Generation of stem cell derived photoreceptors for the treatment and modelling of retinal degeneration
|Title||Generation of stem cell derived photoreceptors for the treatment and modelling of retinal degeneration|
|Sponsor||European Research Council - Advanced Grant (ERC-AdG)|
Retinal degenerations leading to loss of photoreceptors are a major cause of untreatable blindness in the EU. Age-related macular degeneration (AMD) affects 1 in 10 people over 60 yrs. Currently no treatments restore lost photoreceptor cells and visual function and thus there is a need for new therapeutic approaches. We have shown previously that transplantation of rod precursor cells at a specific stage of development results in integration and differentiation into rod photoreceptors (Nature, 2006) and that this can improve vision in mouse models of visual dysfunction (Nature, 2012). These studies provide proof-of-concept for effective transplantation of neurons and the basis for ES cell-derived photoreceptor transplantation.

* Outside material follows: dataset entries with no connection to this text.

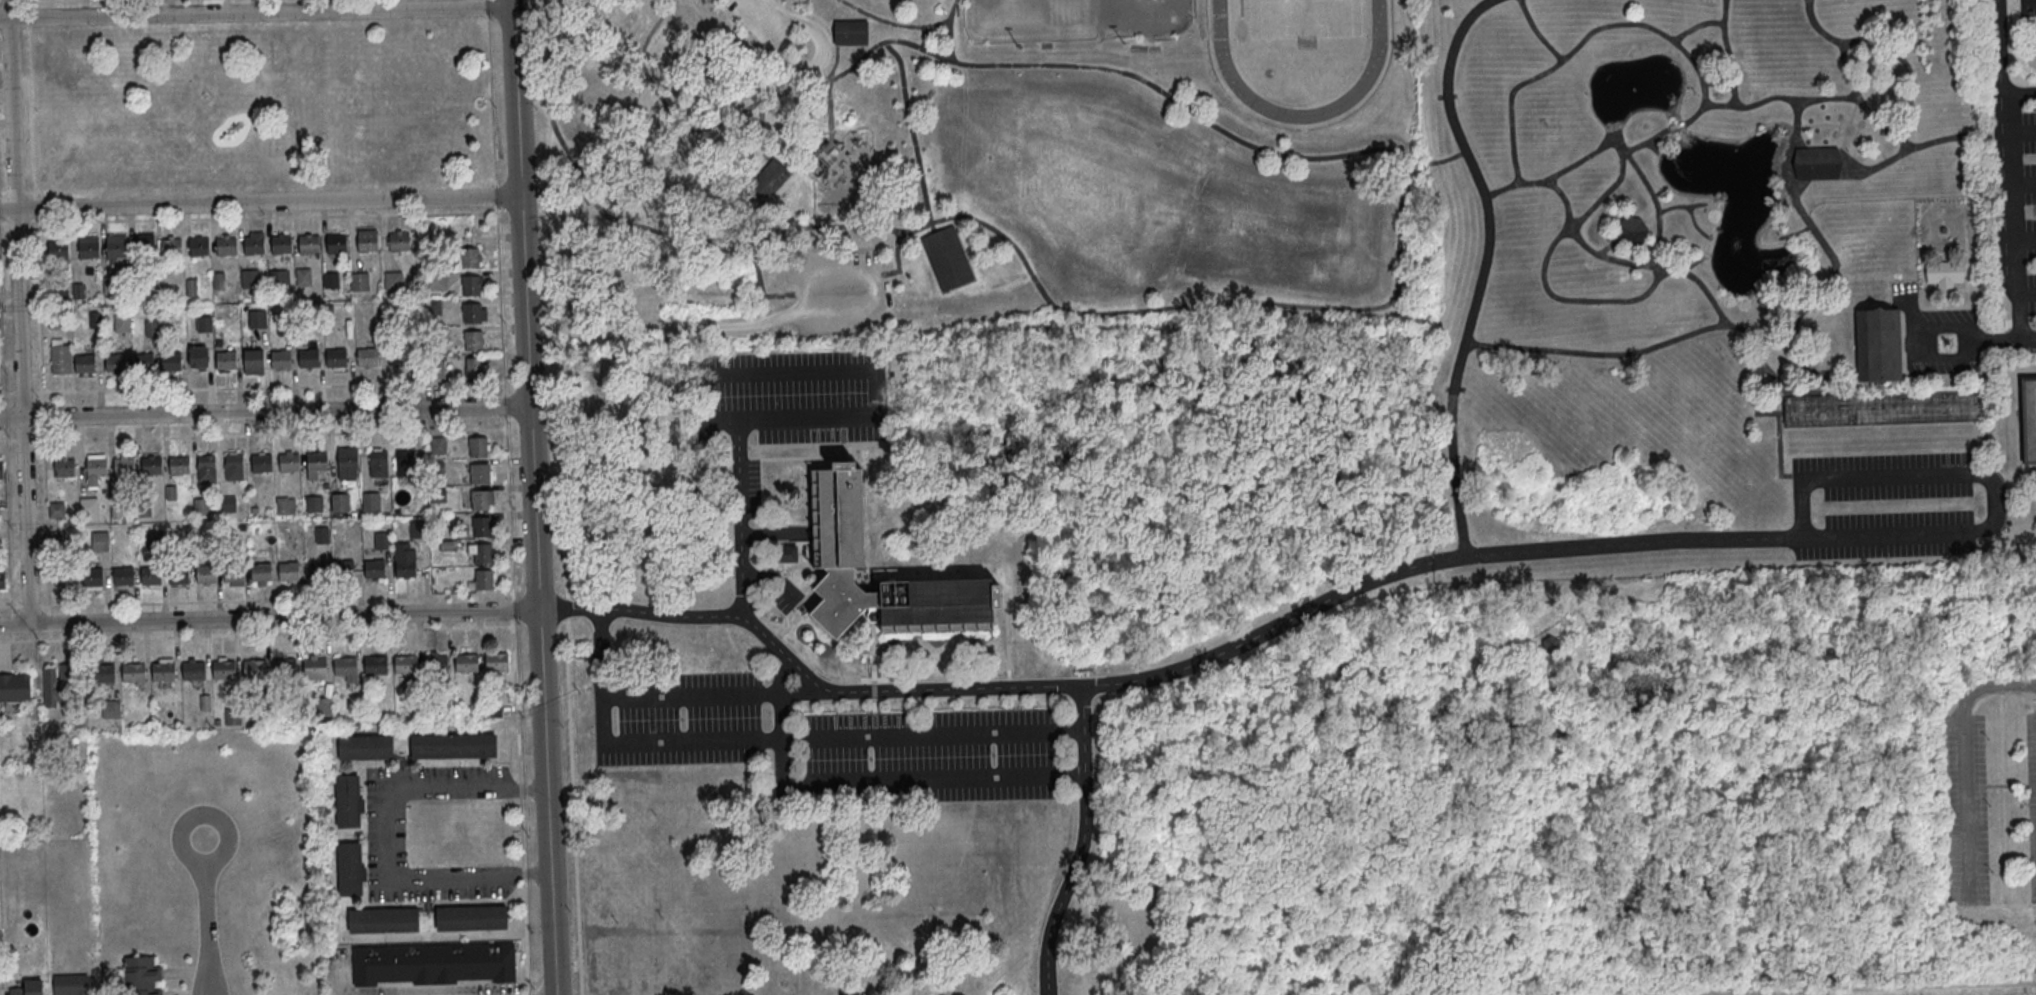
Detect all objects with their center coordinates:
road: (52, 1)
road: (487, 8)
road: (758, 8)
parking lot: (750, 11)
road: (28, 12)
road: (256, 13)
park: (1073, 18)
park: (1303, 18)
park: (1081, 22)
road: (904, 23)
road: (1631, 23)
road: (1697, 24)
road: (13, 31)
road: (1537, 32)
building: (851, 34)
road: (922, 36)
road: (949, 39)
road: (1882, 47)
track: (1299, 50)
road: (1727, 52)
track: (1373, 63)
road: (817, 68)
road: (1717, 83)
road: (755, 84)
road: (2018, 85)
road: (828, 88)
road: (1779, 95)
road: (491, 100)
road: (1862, 104)
park: (261, 106)
road: (1853, 109)
road: (30, 111)
road: (1814, 123)
road: (1675, 125)
road: (909, 128)
road: (2019, 129)
road: (1612, 136)
road: (1852, 136)
road: (1513, 139)
road: (1645, 139)
road: (1872, 143)
road: (1653, 144)
road: (1918, 145)
road: (1598, 147)
road: (1841, 149)
road: (1434, 162)
building: (1817, 163)
park: (860, 178)
road: (2003, 179)
road: (2020, 179)
park: (1071, 181)
building: (766, 183)
road: (2, 193)
road: (16, 193)
road: (30, 193)
road: (495, 195)
parking lot: (2030, 200)
road: (259, 203)
road: (1654, 203)
road: (1678, 206)
road: (247, 217)
building: (1631, 231)
road: (1701, 232)
park: (1265, 234)
road: (1791, 235)
road: (2020, 237)
building: (368, 241)
building: (399, 242)
building: (309, 244)
building: (336, 244)
building: (281, 245)
building: (198, 246)
building: (226, 246)
building: (254, 246)
building: (171, 247)
road: (1608, 247)
building: (115, 248)
building: (143, 248)
building: (89, 249)
building: (57, 250)
road: (1828, 250)
road: (1610, 257)
building: (470, 258)
building: (947, 258)
road: (898, 260)
road: (1695, 264)
road: (1483, 268)
building: (1946, 273)
building: (279, 276)
building: (303, 277)
building: (249, 279)
building: (219, 281)
building: (331, 281)
building: (358, 281)
building: (392, 281)
building: (435, 281)
road: (758, 283)
building: (110, 285)
building: (472, 285)
building: (192, 288)
parking lot: (841, 291)
road: (2027, 294)
road: (1591, 298)
road: (499, 300)
road: (1389, 301)
road: (524, 304)
road: (19, 311)
building: (472, 313)
road: (776, 317)
building: (255, 319)
building: (95, 320)
building: (204, 322)
building: (284, 322)
building: (121, 323)
building: (150, 328)
road: (1697, 330)
road: (1774, 340)
building: (473, 341)
building: (1877, 344)
building: (1828, 349)
building: (60, 355)
building: (199, 356)
building: (367, 356)
building: (398, 356)
building: (336, 357)
road: (552, 357)
building: (308, 358)
building: (281, 359)
building: (225, 360)
building: (171, 361)
building: (254, 361)
building: (115, 362)
building: (143, 362)
building: (84, 363)
building: (474, 368)
building: (436, 369)
road: (251, 387)
parking lot: (792, 396)
road: (41, 401)
road: (504, 404)
building: (1884, 408)
road: (265, 412)
building: (2030, 419)
road: (738, 431)
road: (252, 435)
road: (6, 444)
building: (438, 444)
building: (478, 447)
building: (346, 460)
building: (289, 462)
building: (317, 462)
building: (261, 463)
building: (404, 463)
building: (379, 464)
building: (179, 465)
building: (151, 466)
building: (123, 467)
building: (233, 467)
building: (64, 468)
building: (206, 468)
building: (1, 470)
building: (95, 470)
building: (481, 474)
parking lot: (1889, 474)
building: (171, 493)
building: (480, 501)
building: (339, 502)
building: (371, 502)
building: (228, 504)
building: (314, 504)
building: (285, 505)
road: (508, 506)
building: (201, 507)
building: (88, 508)
building: (144, 508)
building: (56, 510)
building: (116, 510)
building: (837, 518)
building: (482, 527)
building: (321, 535)
parking lot: (1890, 535)
road: (1681, 537)
building: (56, 539)
building: (154, 540)
building: (100, 541)
building: (382, 541)
building: (483, 553)
building: (786, 554)
building: (405, 561)
building: (343, 569)
building: (374, 569)
building: (316, 570)
building: (288, 571)
building: (261, 572)
building: (233, 573)
building: (205, 574)
building: (150, 575)
building: (178, 575)
building: (123, 576)
building: (92, 577)
building: (2, 579)
building: (64, 580)
building: (484, 580)
road: (256, 600)
road: (566, 607)
road: (512, 612)
road: (270, 617)
road: (49, 623)
road: (12, 624)
road: (1588, 629)
road: (255, 634)
road: (1543, 634)
building: (1549, 644)
road: (1491, 650)
road: (601, 654)
building: (496, 662)
building: (466, 663)
building: (436, 664)
building: (406, 665)
building: (345, 666)
building: (375, 666)
building: (314, 667)
building: (284, 668)
building: (254, 669)
building: (224, 670)
building: (193, 671)
building: (163, 672)
road: (804, 672)
building: (102, 673)
building: (133, 673)
building: (59, 685)
building: (14, 688)
building: (111, 708)
building: (232, 715)
parking lot: (679, 720)
road: (605, 745)
building: (454, 746)
building: (366, 748)
parking lot: (925, 758)
road: (1964, 760)
road: (780, 761)
parking lot: (2032, 788)
building: (347, 801)
road: (547, 802)
road: (570, 806)
road: (519, 809)
parking lot: (1967, 809)
road: (387, 835)
road: (1082, 843)
building: (350, 869)
road: (207, 915)
building: (472, 919)
building: (384, 921)
building: (434, 963)
building: (142, 976)
building: (71, 985)
building: (29, 987)
road: (1796, 987)
road: (528, 993)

Importantly, these results are only achieved using photoreceptor precursor cells that are specified to differentiate into photoreceptors, but are not mature photoreceptors at the time of transplantation. The objective of this proposal is to determine if ES/iPS cell-derived photoreceptors can be utilised as a therapeutic source of cells to repair the degenerate retina and to model photoreceptor disorders. We will build on our achievements in the field of donor photoreceptor cell transplantation and determine if mouse and human ES cells have the potential to provide an efficient source of rod photoreceptor precursors for restoring vision. A key requirement for the development of retinal stem cell therapy is effective generation and transplantation of ES-derived cone photoreceptor precursors. We will modulate differentiation pathways in order to enrich for cone precursors and investigate their ability to restore visual responses in animal models of cone dysfunction. Finally, we will develop protocols for generating mature photoreceptor cells with outer segments from human iPS cells in order to model photoreceptor disease.